In the years after the Atlanta Constitution first published its investigation, the situation didn’t improve. In court records from the early 80s, the cooperative that ran the complex said it was spending so much money fixing defects it couldn’t afford its federal mortgage.

After moving to foreclose, HUD looked for a new owner. When it advertised the sale in the paper in 1983, it estimated the property needed $4 million in repairs. It was barely a decade old. 

To rehabilitate the complex, the incoming owner received $4.5 million in tax-exempt bonds from the city’s housing authority. This new company abandoned the cooperative model. The property became fully low-income subsidized housing under the Section 8 program. 

From that point, former residents remember the property declining. Four decades later, in which two more owners have bought and sold the apartments, and received at least $21 million more in tax-exempt financing for repairs, attention is on Forest Cove again.

“There’s no follow through. And unless there’s follow through, there’s no solution.”

Former U.S. Rep. Elliott Levitas of Georgia

The new owner, Millennia, has said it hopes to carry out a more than $50 million renovation of Forest Cove using low-cost financing. The city, however, condemned the property in municipal court last December. Millennia’s appeal is now pending in Fulton County Superior Court.
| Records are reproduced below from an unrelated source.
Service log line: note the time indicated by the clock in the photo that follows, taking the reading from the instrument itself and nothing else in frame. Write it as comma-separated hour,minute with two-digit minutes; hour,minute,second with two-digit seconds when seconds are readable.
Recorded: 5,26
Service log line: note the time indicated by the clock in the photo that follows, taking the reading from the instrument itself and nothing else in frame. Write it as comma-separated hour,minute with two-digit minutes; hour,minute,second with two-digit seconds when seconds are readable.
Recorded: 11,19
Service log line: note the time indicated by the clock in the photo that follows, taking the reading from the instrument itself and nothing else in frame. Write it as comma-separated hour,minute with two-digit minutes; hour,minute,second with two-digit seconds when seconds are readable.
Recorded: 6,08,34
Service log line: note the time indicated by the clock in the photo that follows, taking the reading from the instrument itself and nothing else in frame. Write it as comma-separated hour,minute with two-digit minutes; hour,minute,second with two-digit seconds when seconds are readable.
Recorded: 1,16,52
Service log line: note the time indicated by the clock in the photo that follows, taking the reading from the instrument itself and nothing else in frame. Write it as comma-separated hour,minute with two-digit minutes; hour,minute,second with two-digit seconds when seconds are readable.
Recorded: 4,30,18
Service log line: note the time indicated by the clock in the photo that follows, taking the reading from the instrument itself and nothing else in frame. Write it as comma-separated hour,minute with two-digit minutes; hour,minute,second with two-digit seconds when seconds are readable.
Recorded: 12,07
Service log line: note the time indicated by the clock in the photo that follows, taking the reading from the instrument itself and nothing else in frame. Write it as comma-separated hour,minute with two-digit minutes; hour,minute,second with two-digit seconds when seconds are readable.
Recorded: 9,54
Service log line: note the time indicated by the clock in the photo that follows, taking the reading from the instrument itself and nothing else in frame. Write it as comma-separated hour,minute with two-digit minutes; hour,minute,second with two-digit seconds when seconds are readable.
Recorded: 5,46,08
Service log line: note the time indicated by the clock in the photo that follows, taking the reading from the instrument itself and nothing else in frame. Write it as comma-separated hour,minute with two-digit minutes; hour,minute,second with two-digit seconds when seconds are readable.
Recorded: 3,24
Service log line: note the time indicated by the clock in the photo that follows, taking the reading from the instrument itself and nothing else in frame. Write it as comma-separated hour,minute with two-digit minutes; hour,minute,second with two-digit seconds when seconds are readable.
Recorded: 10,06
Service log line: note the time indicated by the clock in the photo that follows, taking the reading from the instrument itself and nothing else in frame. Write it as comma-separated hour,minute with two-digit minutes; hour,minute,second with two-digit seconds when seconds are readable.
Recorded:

For now, the complex continues deteriorating with 200 families waiting for relocation.

Hawassia Briley had moved back to Forest Cove in the early 2000s before leaving again several years ago. “And I feel like the people left over there, they don’t deserve it,” she said. Wilbur Yancy has only driven by. “And it really looked horrible.”

For McCrae Watson, it’s tough to square the level of disrepair with his good memories from when the complex first opened. 

“It just went from that to being what it is now, an eyesore,” he said. “You wonder how it got to be that.”

Given the complex’s history, maybe it is no wonder, though.